In data 6 aprile e 21 aprile, alla presenza del Direttore Generale, del Direttore Sanitario e della Responsabile Qualità, si sono tenute conference call con le Segreterie dei Sindacati della Funzione Pubblica FP CGIL – FISASCAT CISL MBL – CISL FP – UIL FPL del Lario – UIL TuCS, orientate ad aggiornare le parti sull’andamento della situazione di emergenza presso gli Istituti.

Fin dall’inizio dell’epidemia è stata offerta al personale la possibilità di alloggiare presso gli Istituti.
Ne hanno usufruito alcuni dipendenti che hanno scelto di non rientrare al proprio domicilio nel timore di essere fonte di contagio per i propri familiari.

In considerazione del particolare momento di fatica, non solo fisica, che tutto il personale di cura sta vivendo in queste giornate di emergenza, è stato attivato un servizio di ascolto e sostegno psicologico.

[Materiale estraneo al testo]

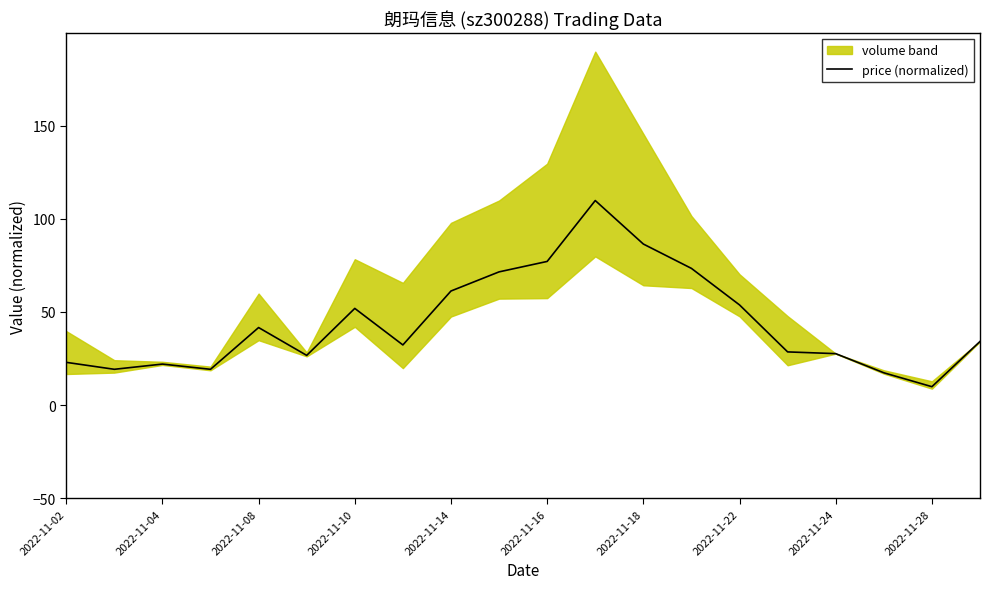

How many interior local peaks (higher than both neighbors) does the data have?

4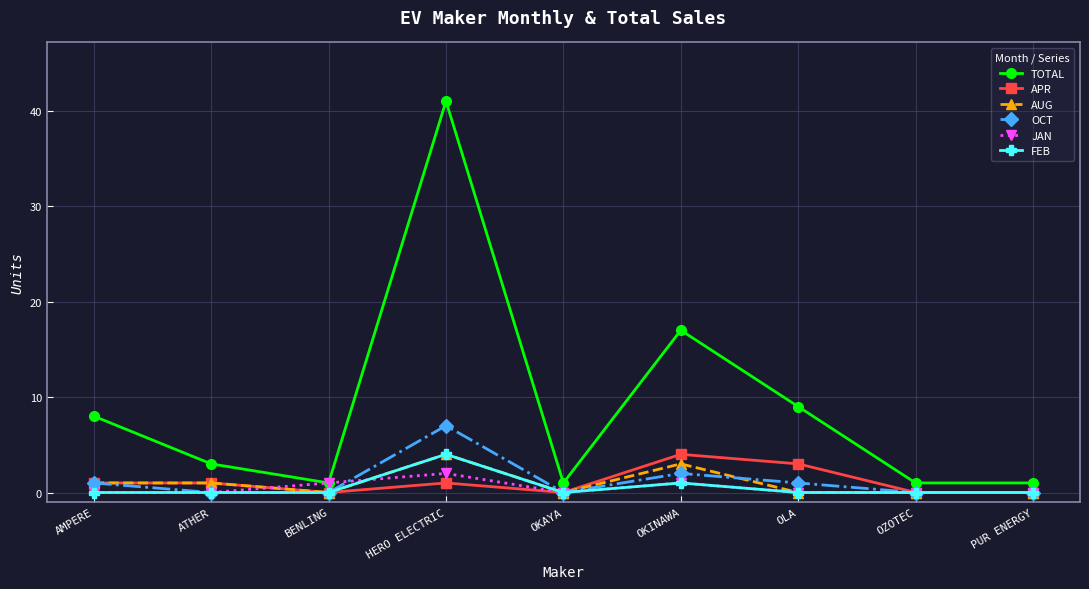

True or false: OCT and AUG cross at least once.

True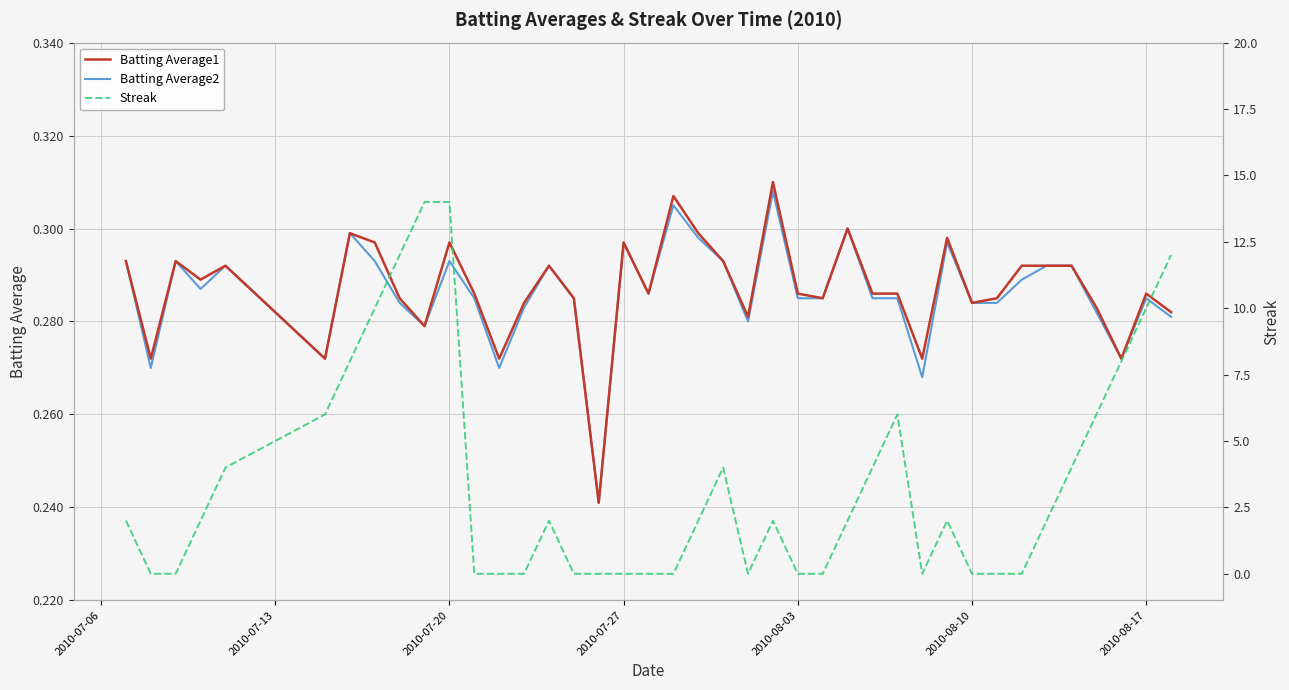

What is the sum of all Batting Average2 values?

11.4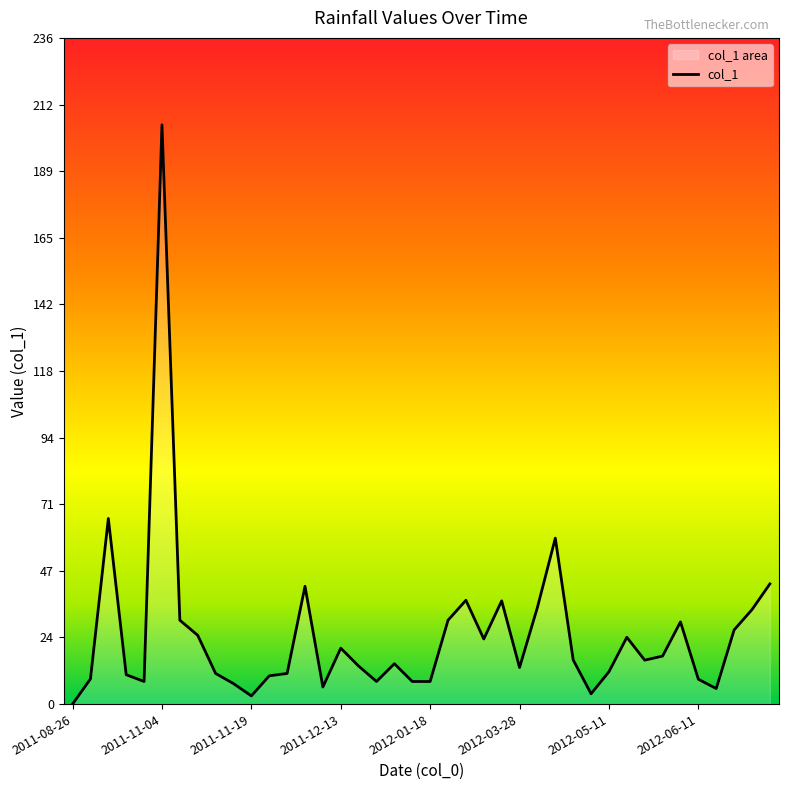

What is the value of the 16th point from the left?

19.8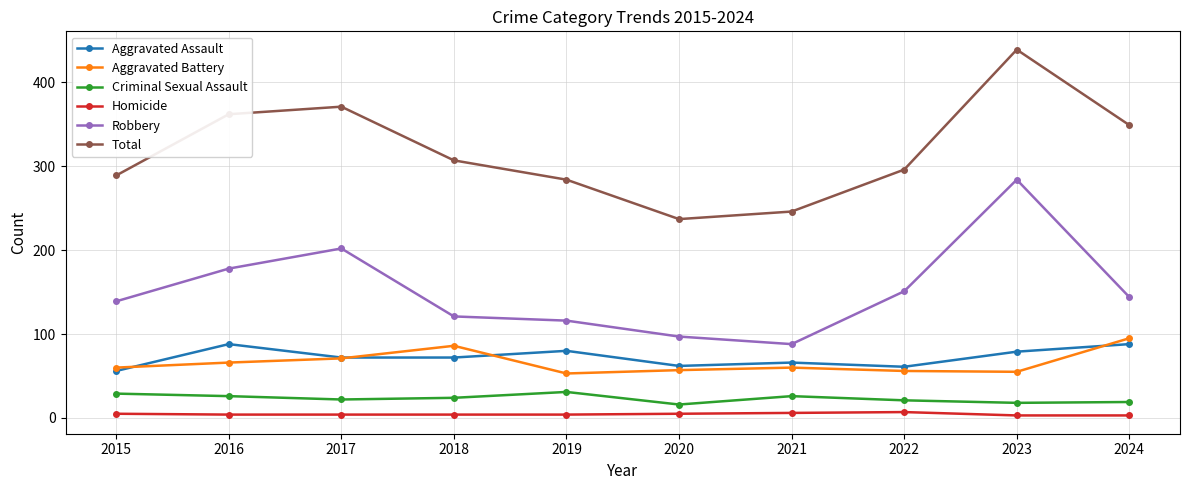

How many categories are shown in the chart?

10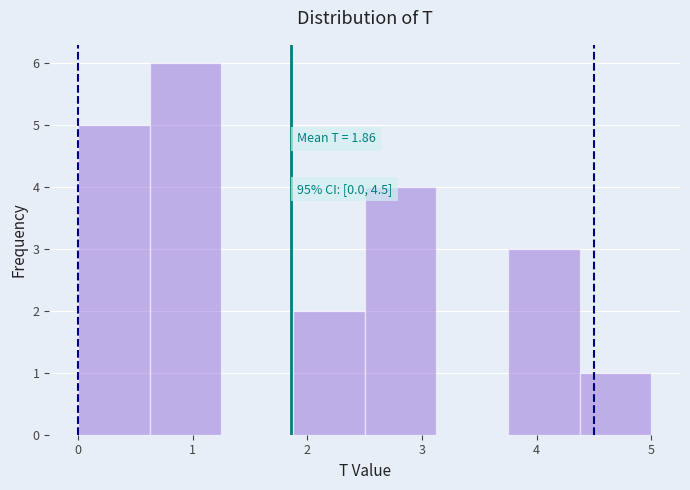

Over which range of the x-axis is the bar tallest?

0.6 to 1.3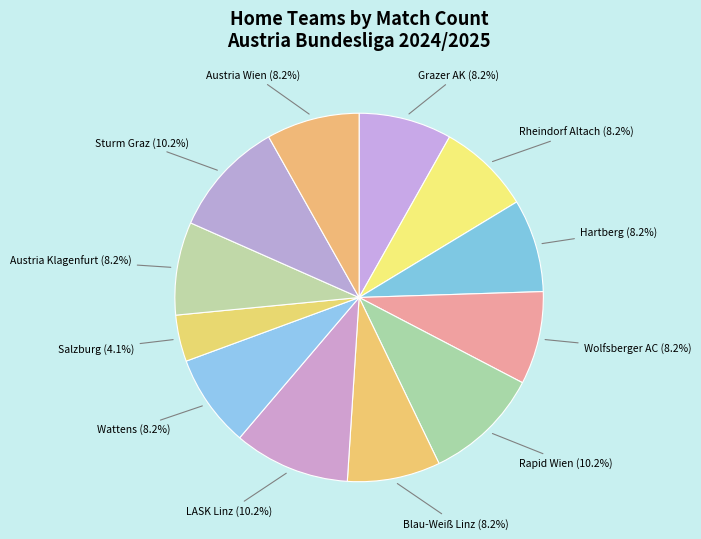

Count the number of slices in the pie.

12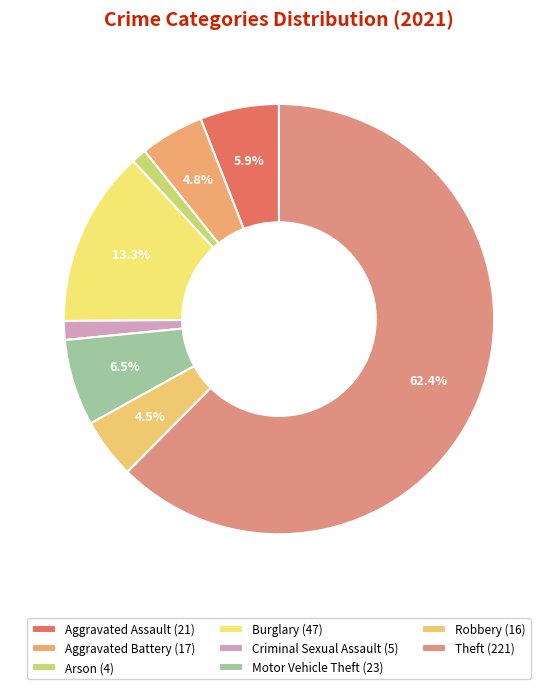

Count the number of slices in the pie.

8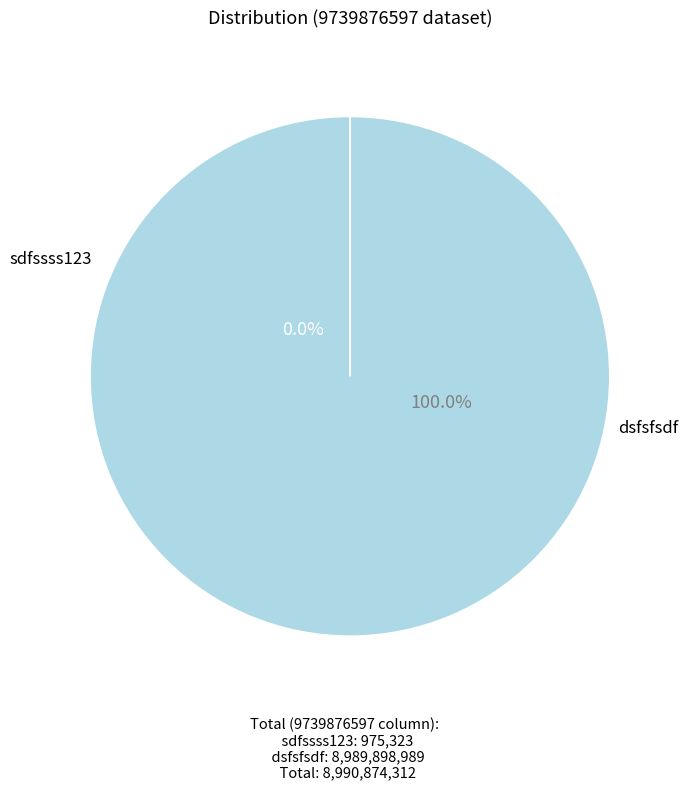

True or false: sdfssss123 accounts for 15% of the total.

False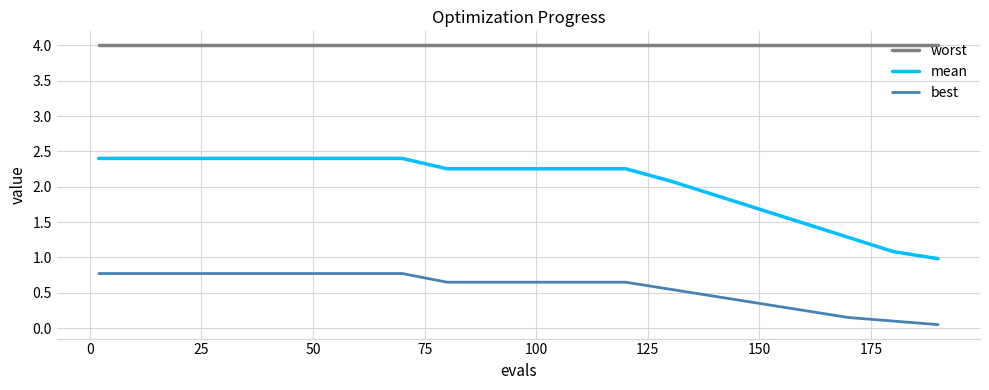

List the series in order of their overall mean, lowest first.

best, mean, worst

Il servizio, reso possibile dalla disponibilità della Fondazione don Silvano Caccia Onlus, è rivolto non solo al personale di cura, ma anche ai familiari degli ospiti che lo desiderassero.
Il ritorno dei dipendenti è positivo, anche per chi non ne sta usufruendo direttamente, perché sapere di avere a disposizione uno spazio dedicato rassicura molto”.